We do not understand, however, that the amendment was held inapplicable on this state of facts alone. In concluding the opinion it is said:
“Viewing the whole section, we think Congress meant that only in future cases should the provisions of the amendment apply, although some trifling portion of those provisions might be regarded technically as in the nature of procedure. It is, therefore, wiser to hold the entire section governed by the usual rule, and as ápplying only to the future.”
Certainly, there is no language in the act from which, it can be said that it was the intention of Congress to make it retroactive. On the contrary, its language indicates that it is prospective only. To give it a retrospective construction can only be brought about by supplying words or giving it an intendment which its whole purport does not justify, and which would bring about such unjust results that we are satisfied Congress did not intend any such consequences.
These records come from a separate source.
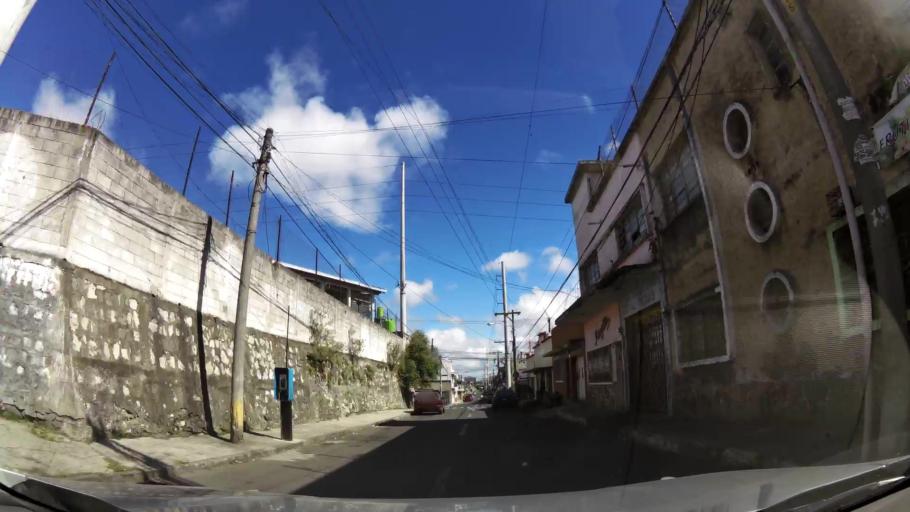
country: GT
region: Guatemala
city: Guatemala City
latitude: 14.6087
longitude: -90.5299
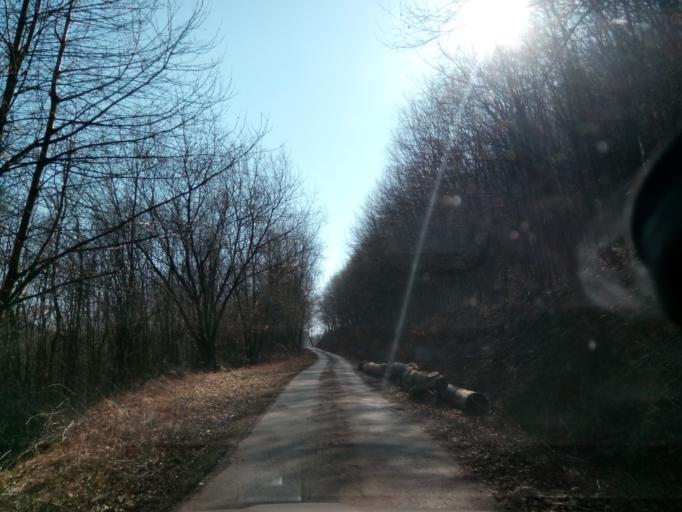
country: SK
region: Kosicky
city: Roznava
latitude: 48.5530
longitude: 20.5641
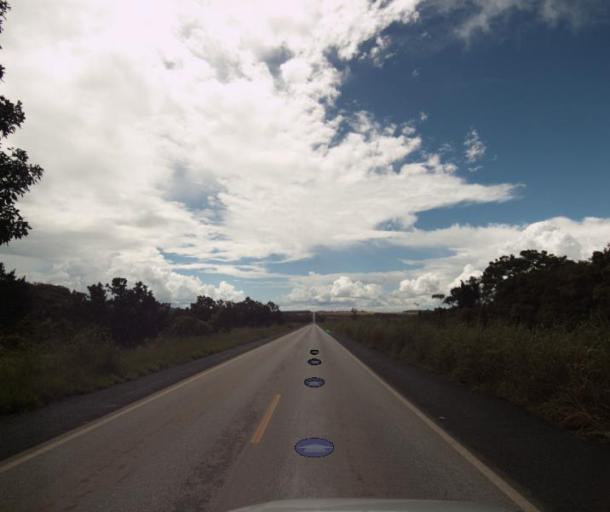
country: BR
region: Goias
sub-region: Uruacu
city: Uruacu
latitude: -14.2054
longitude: -49.1299
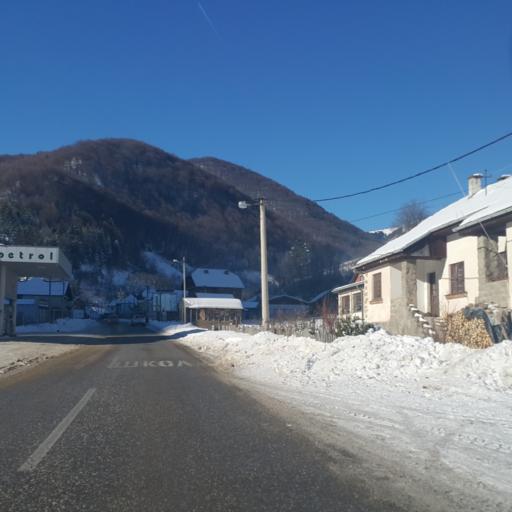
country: XK
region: Mitrovica
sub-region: Komuna e Leposaviqit
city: Leposaviq
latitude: 43.3019
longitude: 20.8895
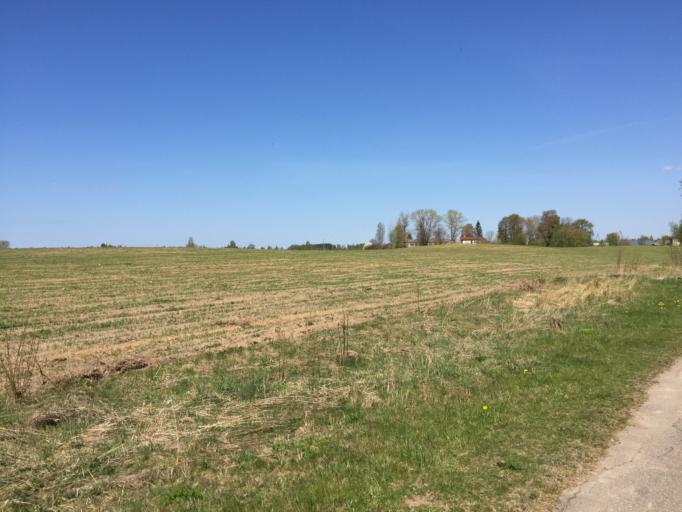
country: LV
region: Saulkrastu
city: Saulkrasti
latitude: 57.3265
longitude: 24.4882
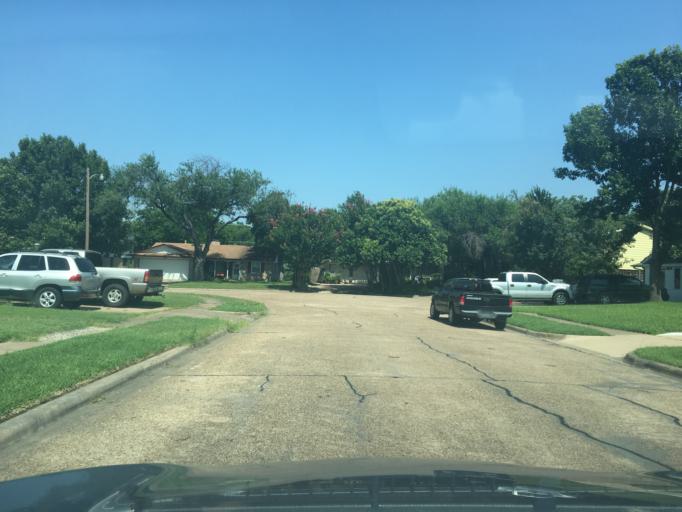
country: US
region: Texas
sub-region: Dallas County
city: Richardson
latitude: 32.9258
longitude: -96.7014
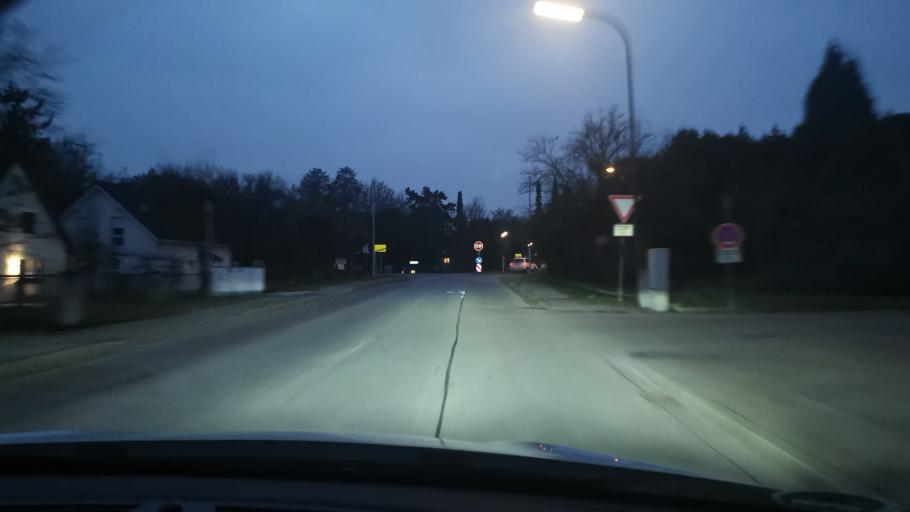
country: DE
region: Bavaria
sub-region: Swabia
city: Pottmes
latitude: 48.5800
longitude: 11.0818
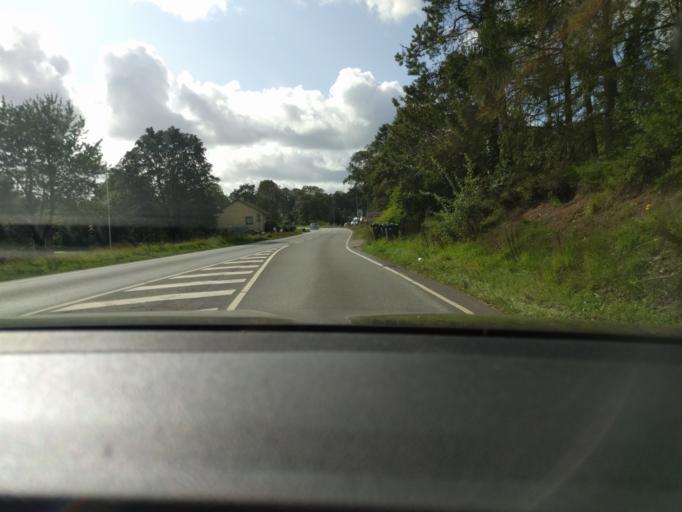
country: DK
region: Central Jutland
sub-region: Viborg Kommune
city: Bjerringbro
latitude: 56.2773
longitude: 9.6226
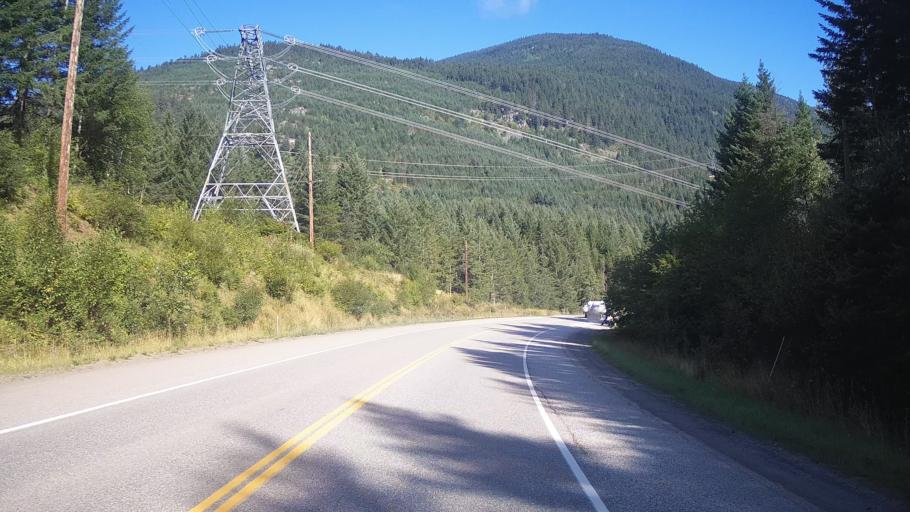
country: CA
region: British Columbia
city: Hope
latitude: 49.6633
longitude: -121.4174
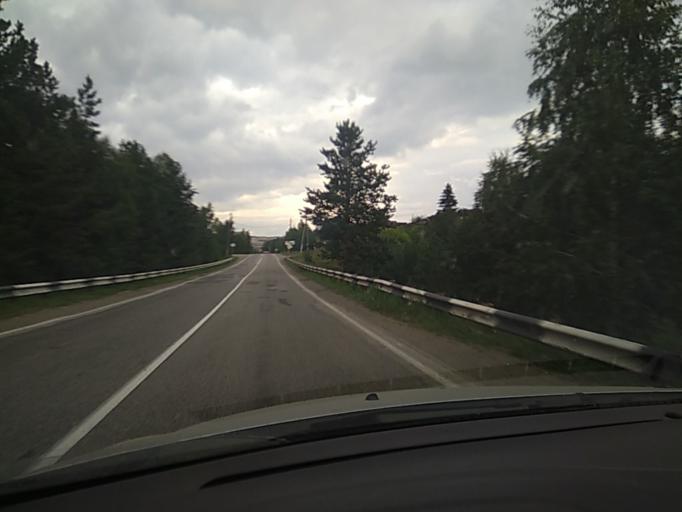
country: RU
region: Chelyabinsk
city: Kyshtym
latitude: 55.7227
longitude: 60.5128
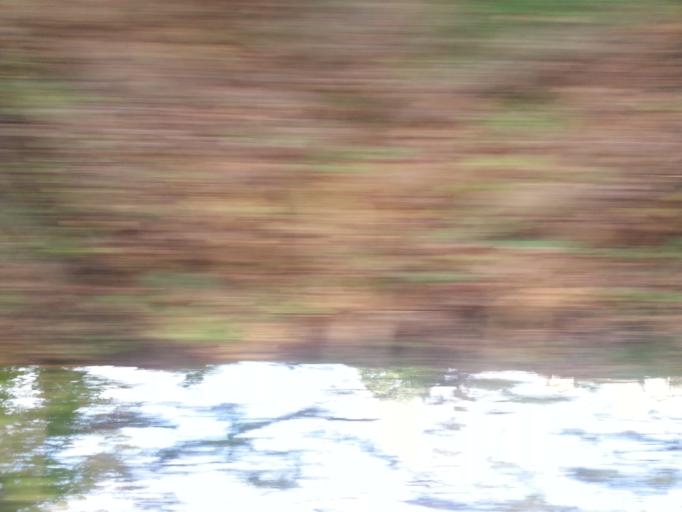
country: US
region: Tennessee
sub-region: Blount County
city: Wildwood
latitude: 35.8439
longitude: -83.8713
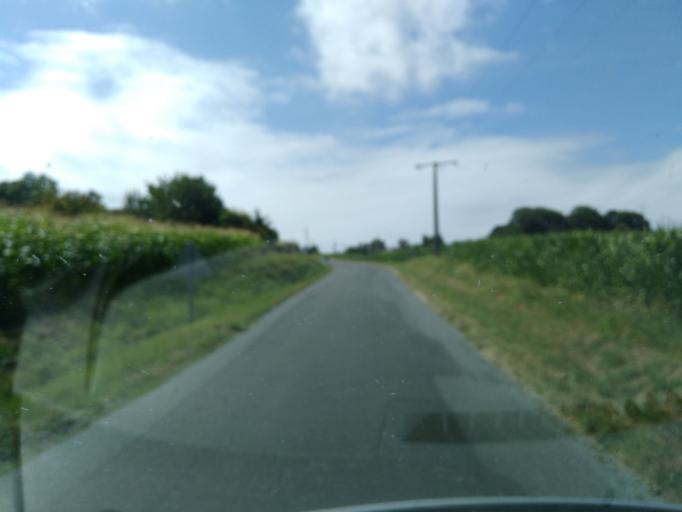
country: FR
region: Poitou-Charentes
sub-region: Departement de la Charente-Maritime
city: Saint-Palais-sur-Mer
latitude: 45.6784
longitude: -1.0871
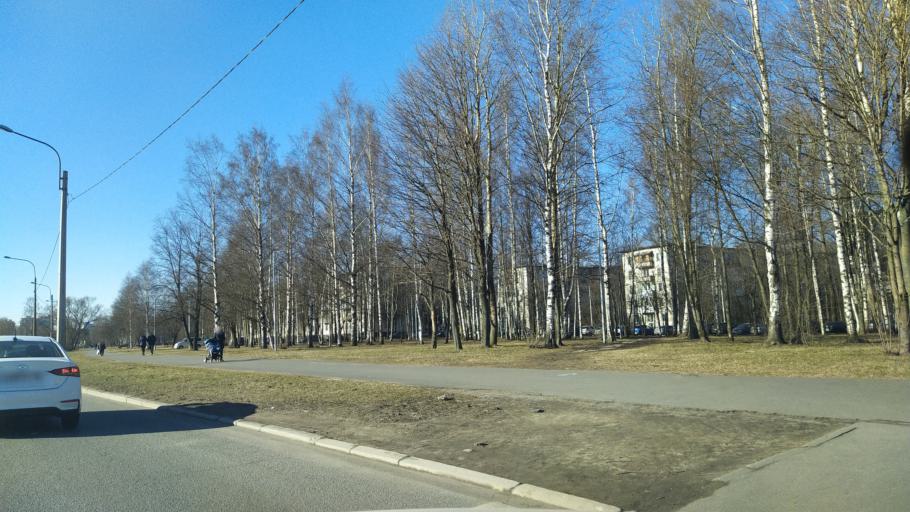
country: RU
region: Leningrad
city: Akademicheskoe
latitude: 59.9981
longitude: 30.4322
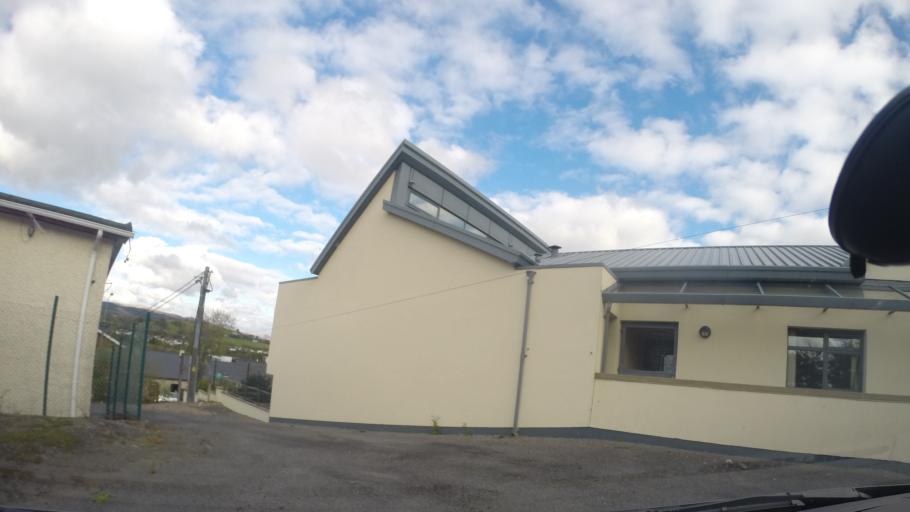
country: IE
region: Ulster
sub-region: County Donegal
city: Donegal
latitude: 54.6544
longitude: -8.1043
Other authorities supporting our .conclusion are: U. S. A., for Strait, v. Fidelity & Guaranty Co., 80 Vt. 84; Burton v. Frank Seifert Plastic Co., 61 S. E. 933; Davidson Bros. Marble Co. v. United States, 29 Sup. Ct. Rep. 324.
The judgment of the District Court is reversed and the cause remanded for further proceedings in harmony with the views expressed in .this opinion.
Judgment reversed.
Mr. Justice Musser and Mr. Justice Garrigues concur.